Stored records

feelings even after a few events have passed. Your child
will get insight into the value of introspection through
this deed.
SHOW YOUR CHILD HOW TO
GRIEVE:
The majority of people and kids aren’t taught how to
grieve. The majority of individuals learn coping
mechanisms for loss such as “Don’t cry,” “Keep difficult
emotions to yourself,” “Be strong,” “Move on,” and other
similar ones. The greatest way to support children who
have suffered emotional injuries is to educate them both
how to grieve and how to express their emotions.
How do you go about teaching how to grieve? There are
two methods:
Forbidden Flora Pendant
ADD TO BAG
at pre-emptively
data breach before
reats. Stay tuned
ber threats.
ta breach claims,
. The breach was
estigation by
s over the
* * *
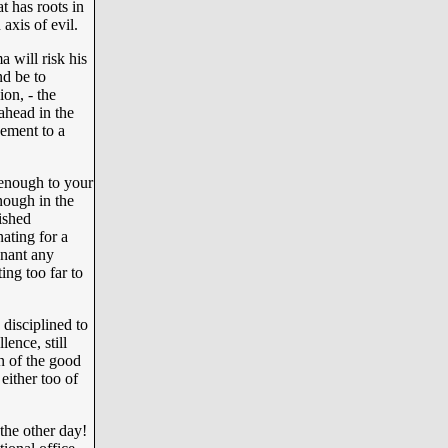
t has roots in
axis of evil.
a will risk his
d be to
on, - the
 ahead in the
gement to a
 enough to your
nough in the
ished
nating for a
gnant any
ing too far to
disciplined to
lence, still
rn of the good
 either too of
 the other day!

## JOB ITEM
With the first line being the one containing "lence, still" and the last line the one containing "the other day!", transcribe exactly the lines above that fall in that range.

## REPLY
lence, still
rn of the good
 either too of
 the other day!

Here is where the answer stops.